The attack also exposed the unbridled racism against Arab citizens that has erupted among a small but shrill minority of Israelis in the wake of the Oct. 7 massacre, the Israel-Hamas war and the Israel-Iran war. Soon after the missile hit Tamra, an anonymous video was posted on social media that showed young Jewish men celebrating. They danced and chanted 'May your village burn!", a song by a DJ named Yehuda Mor that has become an anthem for the extreme right and fans of the Beitar Jerusalem soccer club. It was originally written to taunt a rival Arab soccer team: 'Listen well, you Arabs, we don't do reconciliations, may your village burn!" Recently the song has been directed not only against Palestinians but also against liberal and leftist Jews, including demonstrators demanding the release of Israeli hostages and an end to the war in Gaza.
The normalization of hate speech isn't just a consequence of Israelis' collective trauma.
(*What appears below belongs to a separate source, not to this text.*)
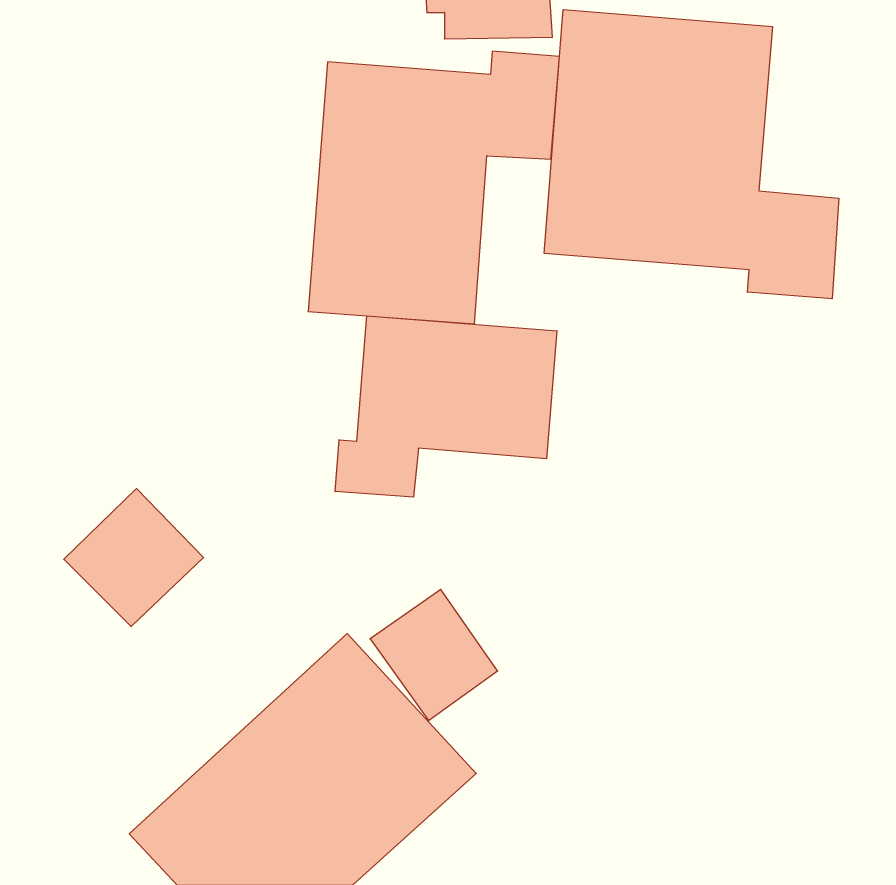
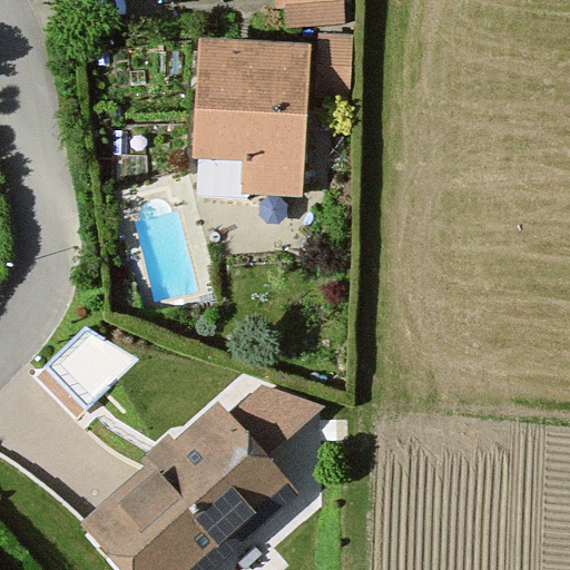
building: [544,10,839,299] -> none
building: [335,316,557,497] -> none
It is fueled and encouraged by several openly racist government ministers and parliamentarians, notably Bezalel Smotrich, Itamar Ben-Gvir and Almog Cohen. The latter, for example, said of Arab Knesset members that they 'are not even worthy of being sheep, they are not human."
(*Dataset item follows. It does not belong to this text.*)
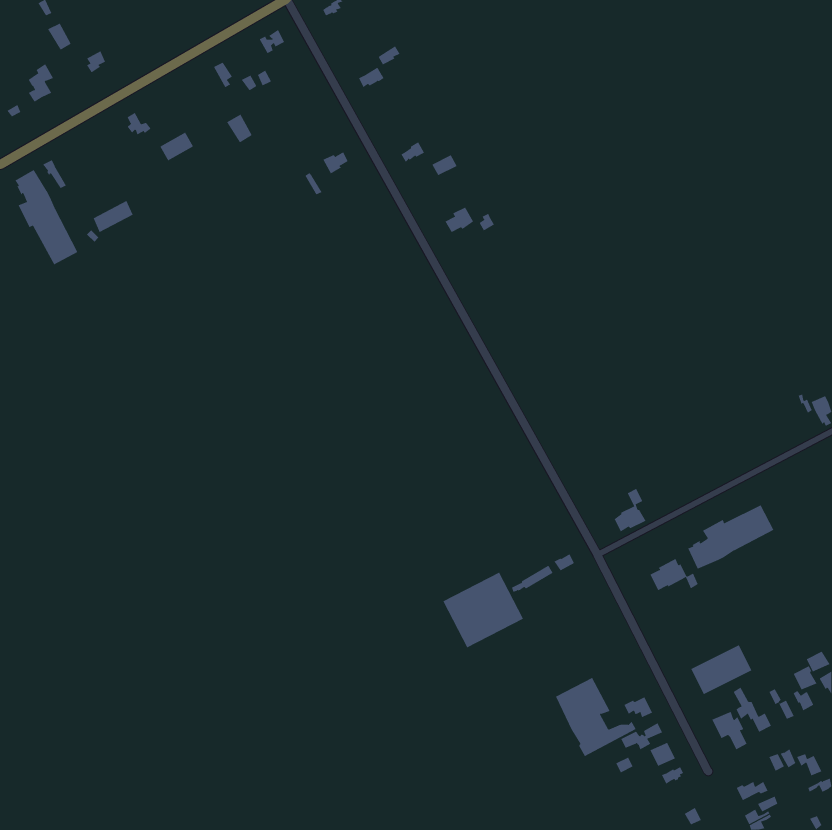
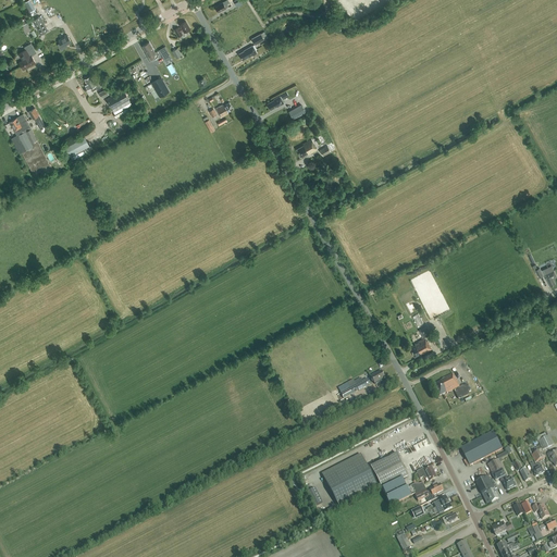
building: [687,504,774,569] -> none
building: [442,572,524,648] -> [322,454,376,505]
For the majority of Haifa residents and Israeli liberals, the killing of Shada Khatib and her relatives is a private calamity embedded in a public one. Prime Minister Benjamin Netanyahu attacked Iranian nuclear and military sites to defend the country—rightly, in my view. But the current Israeli government has failed in multiple ways to defend its citizens, both Jewish and Arab.
The greatest failure, of course, was Hamas's surprise attack. Another is the rise of anti-Arab and anti-liberal political actors with tremendous legislative power and media impact. The Netanyahu government has been trying for more than two years to limit the authority of the Israeli Supreme Court, which is committed to defending the rights of minorities.
This week, a Knesset committee voted to oust Ayman Odeh, a veteran Arab Israeli politician, from his seat in the legislature, because he made public statements including the words 'Gaza has won, and Gaza will win." Unpleasant as they are to Jewish Israeli ears, his statements were well within the legal definition of freedom of speech.
Odeh has always been deeply critical of Israeli policy but fully committed to the rule of law. He is himself a Haifa-born lawyer, from the same milieu as the Khatib family. The government's majority in the Knesset means that the move against him will pass, but the Supreme Court is likely to block it. Had Shada been alive, she would have followed the process with anger—and, I would like to think, some hope.
The Khatib family was killed by Iran, and they represent the exact opposite of the ayatollahs' regime. They are democrats, moderates—crucial partners in any future Israeli society that might emerge from the current ruins and smoke. In an interview with the Associated Press, Raja Khatib said he believed his family's tragedy showed that Jews and Arabs 'have a common future. We need to understand that we have a common destiny."
Moderate Zionist Jews like me may have political disagreements with Arab Israelis like the Khatibs, but I would much rather have them as my neighbors and fellow citizens than many a Jewish Israeli ultranationalist. May the memory of Shada and the other members of her family be a blessing.
Fania Oz-Salzberger is professor emerita at the University of Haifa's Law School and the co-author, with Amos Oz, of 'Jews and Words."